EXERCISE DIRECTIONS ->
Rescale the entries below by writing out every line again, instructions and person boxes included. Multiply each keypoint value in the answers (the x and y pixel coordinates and the depth in centimeters) by 1.4 and round to whole numbers, with halves going up. Leave the box coordinates unchanged and omit the pictures.

RECORDS FOR THE TASK ->
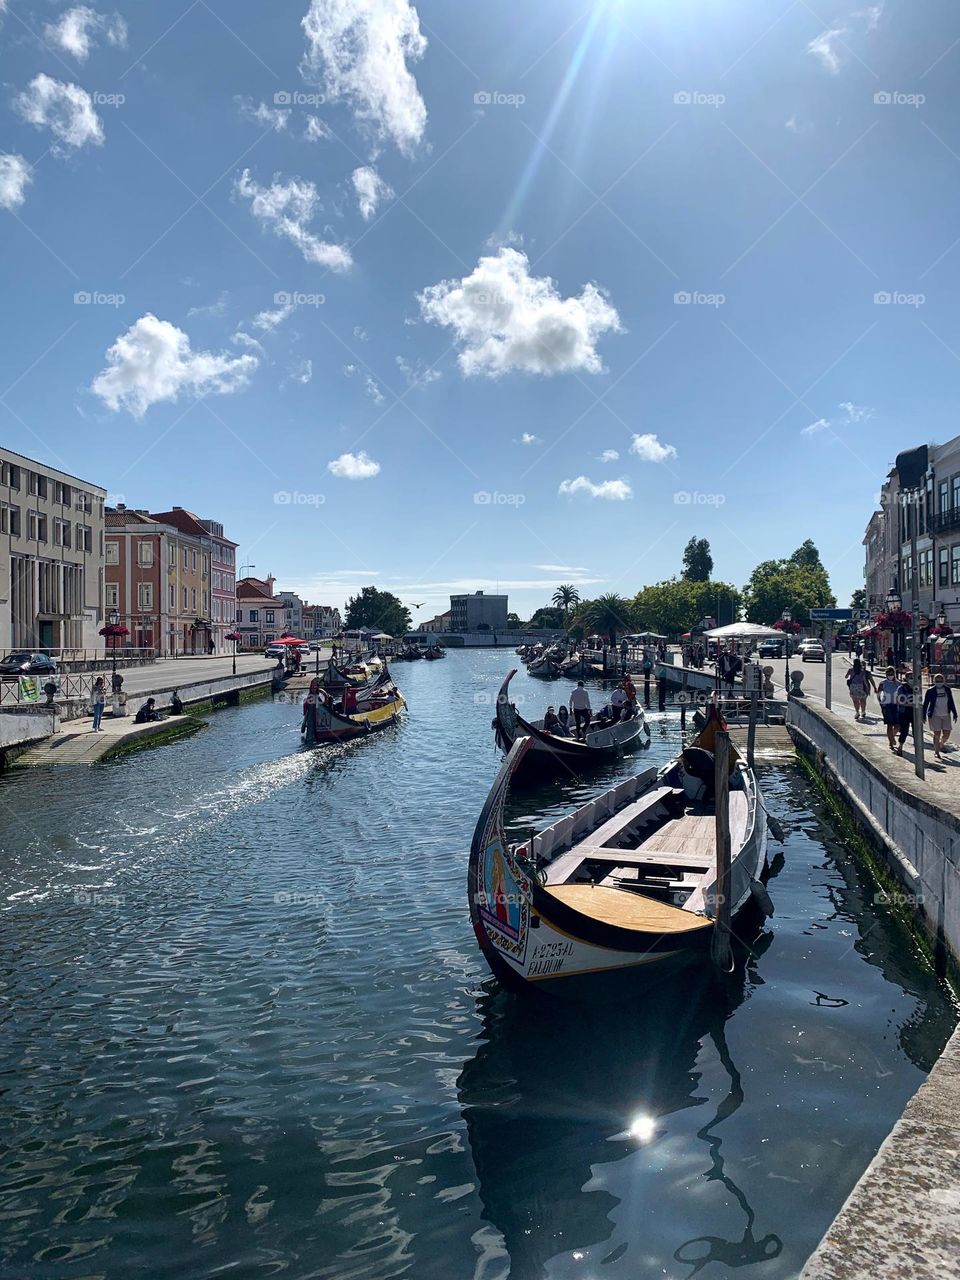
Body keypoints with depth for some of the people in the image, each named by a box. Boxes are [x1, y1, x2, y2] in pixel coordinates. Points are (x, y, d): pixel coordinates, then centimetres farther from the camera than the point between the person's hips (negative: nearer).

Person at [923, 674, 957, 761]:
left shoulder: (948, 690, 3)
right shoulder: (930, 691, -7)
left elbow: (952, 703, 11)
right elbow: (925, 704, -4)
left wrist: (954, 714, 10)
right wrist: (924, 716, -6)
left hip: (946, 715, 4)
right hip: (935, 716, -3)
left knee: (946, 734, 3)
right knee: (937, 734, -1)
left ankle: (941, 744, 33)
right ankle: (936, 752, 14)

WRITTEN SOLUTION ->
Body keypoints with depth for some of the people in the image, each named by a box. Boxes are [x1, y1, x2, y2] in pixel coordinates. Points are (x, y, d): pixel coordinates, then centimetres farther from the camera than the point between the person's hips (negative: nearer).

Person at [923, 674, 957, 761]:
left shoulder: (1327, 966, 4)
right shoulder: (1302, 967, -10)
left elbow: (1333, 984, 15)
right elbow: (1295, 986, -6)
left wrist: (1336, 1000, 14)
right wrist: (1294, 1002, -8)
left hip: (1324, 1001, 6)
right hip: (1309, 1002, -4)
left knee: (1324, 1028, 4)
right knee: (1312, 1028, -1)
left ankle: (1317, 1042, 46)
right ankle: (1310, 1053, 20)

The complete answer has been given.